Griechenland bräuchte sofort eine eigene Zentralbank, die die Banken refinanzieren und den Zahlungsverkehr wieder zum Laufen bringen kann. Denn ohne Geld könnten die Banken den griechischen Unternehmen noch weniger Kredite als bisher geben. Damit würde sich die konjunkturelle Lage des Landes weiter verschärfen, die Arbeitslosigkeit weiter steigen, wodurch noch weniger Steuern in die Kassen fließen.
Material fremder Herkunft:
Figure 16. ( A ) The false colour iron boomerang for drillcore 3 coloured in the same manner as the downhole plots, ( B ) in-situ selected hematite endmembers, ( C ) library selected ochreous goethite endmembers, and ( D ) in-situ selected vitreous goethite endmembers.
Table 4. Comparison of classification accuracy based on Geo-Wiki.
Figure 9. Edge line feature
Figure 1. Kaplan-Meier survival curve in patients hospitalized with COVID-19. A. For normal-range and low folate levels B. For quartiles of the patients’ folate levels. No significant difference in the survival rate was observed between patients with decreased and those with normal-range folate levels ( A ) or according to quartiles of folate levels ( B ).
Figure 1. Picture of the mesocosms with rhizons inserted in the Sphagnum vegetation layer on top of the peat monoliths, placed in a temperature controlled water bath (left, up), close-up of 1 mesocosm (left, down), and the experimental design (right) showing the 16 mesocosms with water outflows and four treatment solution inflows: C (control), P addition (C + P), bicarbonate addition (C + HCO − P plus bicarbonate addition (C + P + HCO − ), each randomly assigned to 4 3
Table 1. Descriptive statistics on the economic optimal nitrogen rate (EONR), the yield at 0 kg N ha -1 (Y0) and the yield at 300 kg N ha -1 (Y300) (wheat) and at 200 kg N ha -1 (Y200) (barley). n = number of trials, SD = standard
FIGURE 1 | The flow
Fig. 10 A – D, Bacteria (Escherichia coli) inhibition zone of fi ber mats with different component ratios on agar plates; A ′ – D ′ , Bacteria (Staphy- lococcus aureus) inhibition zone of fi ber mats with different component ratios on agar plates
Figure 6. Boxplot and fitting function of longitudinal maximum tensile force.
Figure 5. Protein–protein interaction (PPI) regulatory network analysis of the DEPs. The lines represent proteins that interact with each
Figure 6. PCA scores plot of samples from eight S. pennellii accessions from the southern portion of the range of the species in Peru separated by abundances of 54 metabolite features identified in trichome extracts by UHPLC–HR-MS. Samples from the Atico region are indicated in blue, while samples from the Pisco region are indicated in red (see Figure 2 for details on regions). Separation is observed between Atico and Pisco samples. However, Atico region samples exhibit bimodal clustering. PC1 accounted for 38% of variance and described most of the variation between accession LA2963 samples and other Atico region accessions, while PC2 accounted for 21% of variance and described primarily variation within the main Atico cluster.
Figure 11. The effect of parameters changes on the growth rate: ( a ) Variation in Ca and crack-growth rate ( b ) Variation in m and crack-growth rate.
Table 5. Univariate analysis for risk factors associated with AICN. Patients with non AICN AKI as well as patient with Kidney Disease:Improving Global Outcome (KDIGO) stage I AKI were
Eine weitere Gefahr ist hierbei der sogenannte "Bankrun", wenn die Griechen ihre Konten bei den heimischen Banken leer räumen, um die harten Euro vor einem Umtausch in Drachmen zu schützen. Das könnte die nationalen Banken ruinieren und in der Folge sogar den gesamten griechischen Geldkreislauf zusammenbrechen lassen. Laut der Nachrichtenagentur Reuters ziehen bereits jetzt griechische Bürger bis zu 500 Millionen Euro pro Tag von ihren Bankkonten ab.
Was würde die Pleite für die Märkte bedeuten?
Griechenland würde vermutlich vorerst keine neuen Kredite mehr bekommen, da die Gläubiger schlichtweg fürchten müssen, ihr Geld nicht zurück zu bekommen. Ohne neue Kredite aber könnte das Land seine laufenden Ausgaben vermutlich kaum finanzieren.
Wo würde der Bürger die Auswirkungen der Pleite spüren?
Auch den Griechen selbst stünde eine harte Zeit bevor. Das Land müsste sich bemühen, die Sozialsysteme aufrechtzuerhalten und Beamte und Rentner weiter zu bezahlen. Die Einschnitte würden aber auch die öffentliche Infrastruktur, die Krankenhäuser, den öffentlichen Nahverkehr, die Müllabfuhr und das Bildungssystem betreffen.
Was würde eine Pleite für Deutschland und die EU bedeuten?
"Ein griechischer Konkurs kostet den deutschen Staat 80 Milliarden Euro. Der Austritt kostet nichts, im Gegenteil", schrieb der Präsident der ifo-Instituts, Hans-Werner Sinn, in einem Beitrag für die "Wirtschaftswoche". "Nur wenn Griechenland die Euro-Zone verlässt, kann es abwerten, wettbewerbsfähig werden und überhaupt etwas zurückzahlen. Die Notwendigkeit, Verluste beim Austritt zu verbuchen, sollte man nicht mit dem Entstehen von Kosten verwechseln." Der Bund der Steuerzahler schlägt in eine ähnliche Kerbe. Seiner Berechnung zufolge kostet eine Staatspleite Griechenlands Deutschland rund 70 Milliarden Euro.
Die Bundesregierung hält einen Austritt Griechenlands inzwischen für verkraftbar - vor allem, da andere Krisenstaaten wie Spanien, Portugal und Irland mittlerweile wieder auf einem guten wirtschaftlichen Weg sind. Zudem haben die EU und die EZB Maßnahmen getroffen, um ein Überspringen der Krise von Griechenland auf andere Euro-Staaten zu verhindern. Dazu gehört einerseits der Europäische Stabilitäts-Mechanismus (ESM), der Staaten im Notfall mit bis zu 500 Milliarden Euro unterstützen kann. Andererseits ist dabei die ultralockere Geldpolitik der EZB zu nennen.